Counterfactual explanations delve into the realm of "what might have been" to shed light
on how a machine learning (ML) model's decisions work. At their core, these explanations
explore alternative scenarios by suggesting minimal adjustments to the original input that
would result in a different outcome from an ML system. They operate on the principle of
identifying and modifying critical variables that would change the model's decision, without
relying on specific examples. This approach provides a straightforward and tangible method
for users to understand the decision-making process of the ML model. By focusing on the changes
necessary to achieve a different outcome, counterfactual explanations not only shed light
on how ML models make decisions, but also empower users with the knowledge to navigate
and potentially influence the outcomes of these systems in future interactions. Notably,
this method significantly contributes to enhancing the fairness of AI systems by ensuring
that decisions are made transparently and can be scrutinized for bias or inaccuracies,
thus promoting equitable treatment across all users.
1. Our first objective is to formally define and solve
the counterfactual explanation problem for clustering and deep clustering. We will define counterfactuals
for explaining clustering decisions for both individual points and set of points. In addition, we will seek
for counterfactuals with desirable properties such as actionability (e.g., changing only mutable features) and
similarity to the training data.
2. Our second objective is to provide a counterfactual-based approach for explaining and achieving fairness.

Pictures paired with source code:
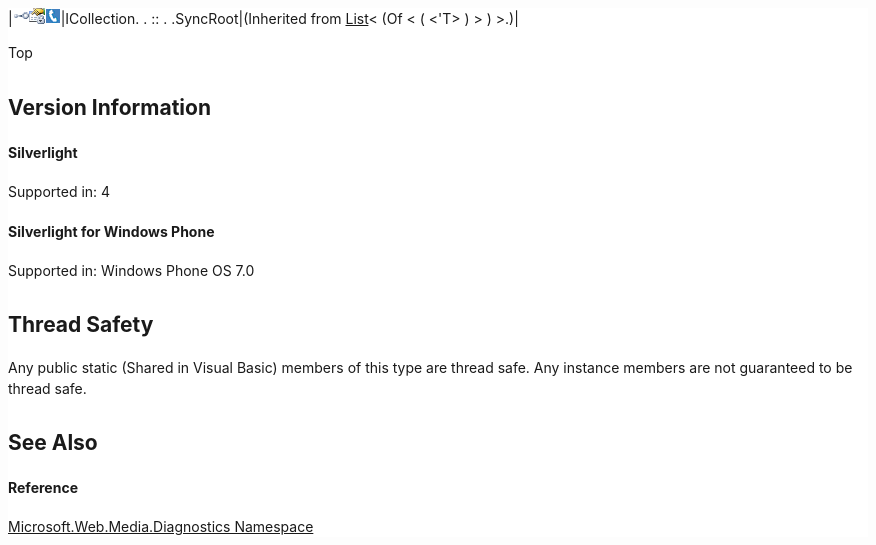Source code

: |![Explicit interface implemetation](images/Ff728140.pubinterface(en-us,VS.90).gif "Explicit interface implemetation")![Private property](images/Ff728140.privproperty(en-us,VS.90).gif "Private property")![Supported by Silverlight for Windows Phone](images/Ff728140.slMobile(en-us,VS.90).gif "Supported by Silverlight for Windows Phone")|ICollection. . :: . .SyncRoot|(Inherited from [List](https://msdn.microsoft.com/en-us/library/6sh2ey19(v=vs.90))< (Of < ( <'T> ) > ) >.)|


Top

## Version Information

#### Silverlight

Supported in: 4  

#### Silverlight for Windows Phone

Supported in: Windows Phone OS 7.0  

## Thread Safety

Any public static (Shared in Visual Basic) members of this type are thread safe. Any instance members are not guaranteed to be thread safe.

## See Also

#### Reference

[Microsoft.Web.Media.Diagnostics Namespace](microsoft-web-media-diagnostics-namespace_1.md)

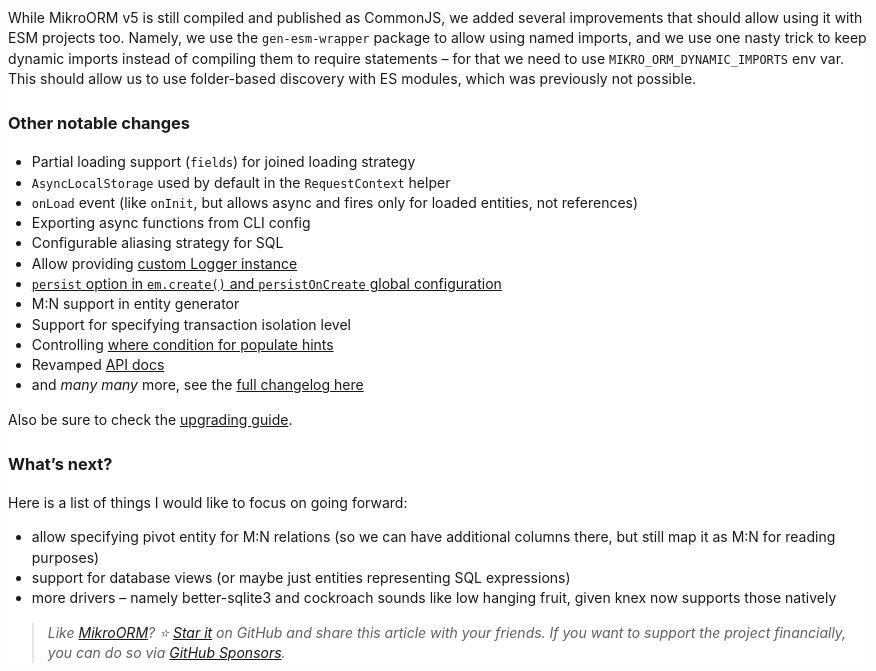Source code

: While MikroORM v5 is still compiled and published as CommonJS, we added several improvements that should allow using it with ESM projects too. Namely, we use the `gen-esm-wrapper` package to allow using named imports, and we use one nasty trick to keep dynamic imports instead of compiling them to require statements – for that we need to use `MIKRO_ORM_DYNAMIC_IMPORTS` env var. This should allow us to use folder-based discovery with ES modules, which was previously not possible.

### Other notable changes

- Partial loading support (`fields`) for joined loading strategy
- `AsyncLocalStorage` used by default in the `RequestContext` helper
- `onLoad` event (like `onInit`, but allows async and fires only for loaded entities, not references)
- Exporting async functions from CLI config
- Configurable aliasing strategy for SQL
- Allow providing [custom Logger instance](https://mikro-orm.io/docs/logging)
- [`persist` option in `em.create()` and `persistOnCreate` global configuration](https://mikro-orm.io/docs/configuration/#persist-created-entities-automatically)
- M:N support in entity generator
- Support for specifying transaction isolation level
- Controlling [where condition for populate hints](https://mikro-orm.io/docs/loading-strategies#population-where-condition)
- Revamped [API docs](https://mikro-orm.io/api)
- and _many many_ more, see the [full changelog here](https://github.com/mikro-orm/mikro-orm/blob/master/CHANGELOG.md#500-rc2-2022-02-03)

Also be sure to check the [upgrading guide](https://mikro-orm.io/docs/upgrading-v4-to-v5).

### What’s next?

Here is a list of things I would like to focus on going forward:

- allow specifying pivot entity for M:N relations (so we can have additional columns there, but still map it as M:N for reading purposes)
- support for database views (or maybe just entities representing SQL expressions)
- more drivers – namely better-sqlite3 and cockroach sounds like low hanging fruit, given knex now supports those natively

> _Like_ [_MikroORM_](https://mikro-orm.io/)_? ⭐️_ [_Star it_](https://github.com/mikro-orm/mikro-orm) _on GitHub and share this article with your friends. If you want to support the project financially, you can do so via_ [_GitHub Sponsors_](https://github.com/sponsors/B4nan)_._
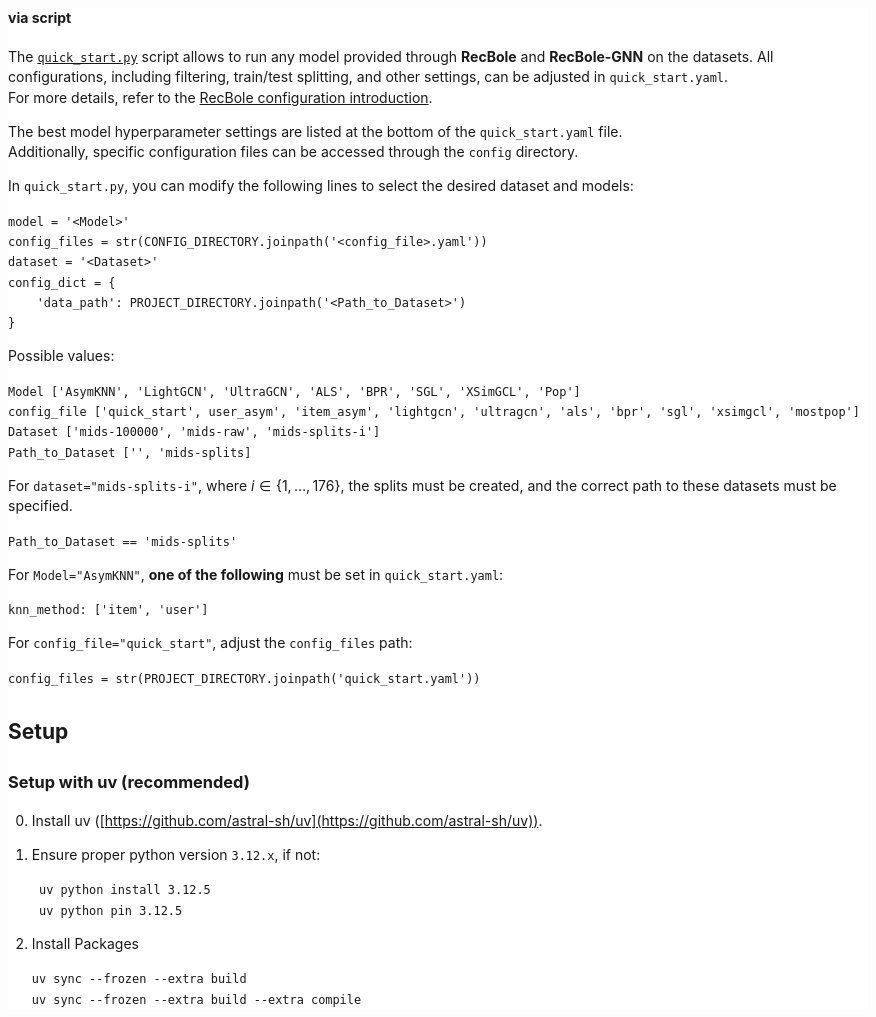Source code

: #### via script

The [`quick_start.py`](quick_start.py) script allows to run any model provided through **RecBole** and **RecBole-GNN** on the datasets.
All configurations, including filtering, train/test splitting, and other settings, can be adjusted in `quick_start.yaml`.  
For more details, refer to the [RecBole configuration introduction](https://recbole.io/docs/user_guide/config_settings.html).

The best model hyperparameter settings are listed at the bottom of the `quick_start.yaml` file.  
Additionally, specific configuration files can be accessed through the `config` directory.

In `quick_start.py`, you can modify the following lines to select the desired dataset and models:


    model = '<Model>'
    config_files = str(CONFIG_DIRECTORY.joinpath('<config_file>.yaml'))
    dataset = '<Dataset>'
    config_dict = {
        'data_path': PROJECT_DIRECTORY.joinpath('<Path_to_Dataset>')
    }

Possible values:

    Model ['AsymKNN', 'LightGCN', 'UltraGCN', 'ALS', 'BPR', 'SGL', 'XSimGCL', 'Pop']
    config_file ['quick_start', user_asym', 'item_asym', 'lightgcn', 'ultragcn', 'als', 'bpr', 'sgl', 'xsimgcl', 'mostpop']
    Dataset ['mids-100000', 'mids-raw', 'mids-splits-i']
    Path_to_Dataset ['', 'mids-splits]

For `dataset="mids-splits-i"`, where $i \in \{1, \dots, 176\}$, the splits must be created, and the correct path to these datasets must be specified.

    Path_to_Dataset == 'mids-splits'

For `Model="AsymKNN"`, **one of the following** must be set in `quick_start.yaml`:

    knn_method: ['item', 'user']

For `config_file="quick_start"`, adjust the `config_files` path: 

    config_files = str(PROJECT_DIRECTORY.joinpath('quick_start.yaml'))


## Setup

### Setup with uv (recommended)

0. Install uv ([https://github.com/astral-sh/uv](https://github.com/astral-sh/uv)).

1. Ensure proper python version `3.12.x`, if not:

        uv python install 3.12.5
        uv python pin 3.12.5

2. Install Packages

       uv sync --frozen --extra build
       uv sync --frozen --extra build --extra compile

• **Problems to solve**
a) In the excerpted text on counterfactual explanations, give the first word of each sentence in the paragraph that comes before the numbered objectives.
b) Extend the passage on counterfactual explanations past its final sentence.

• **List of answers**
a) Counterfactual, At, They, This, By, Notably

b)
Formalizing and operationalizing fairness in clustering is a challenging problem and counterfactuals offer an
intuitive way of formulating this problem. Intuitively, our approach will explain why a specific instance was
clustered in an unfavorable cluster and will measure the cost of unfairness through the distance between the
instance and its counterfactual, i.e., the minimum cost required for reversing the decision. We will consider
both individual fairness (i.e., nondiscrimination against individual instances) and group fairness (i.e.,
nondiscrimination against groups of instances as defined by the values of protected attributes, e.g., gender, or
ethnicity). Furthermore, we will express our fairness models as constraints towards making clustering
algorithms fair. We will exploit approaches that use the constraints during clustering and as a postprocessing
step.
3. Our third objective is to introduce new counterfactual-based cluster quality indices and exploit them
towards novel clustering algorithms. Clustering is a fundamental and well-studied problem in AI research
and introducing new perspectives to the problem is challenging. Our indices will use statistics over the
individual counterfactual distances as such distances are indicative of the cost of moving an instance to a
different cluster and thus the compactness of a clustering assignment. The proposed indices will be compared
and used in conjunction with existing ones for improving clustering.
Key Activities
During the first year of this two-year project, research has focused on the first and most
critical objective, ie,. the definition of counterfactuals for clustering and the development
of methodologies for computing counterfactuals to explain clustering decisions for both
traditional (k-means. Gaussian clustering) and deep clustering.
At first a literature survey on counterfactual explanations for classification has been
conducted, the major approaches have been identified and reported. Moreover, available
software tools for computing counterfactuals have been examined. During this survey
we verified that the problem of computing counterfactuals for clustering had not been
previously considered in the literature.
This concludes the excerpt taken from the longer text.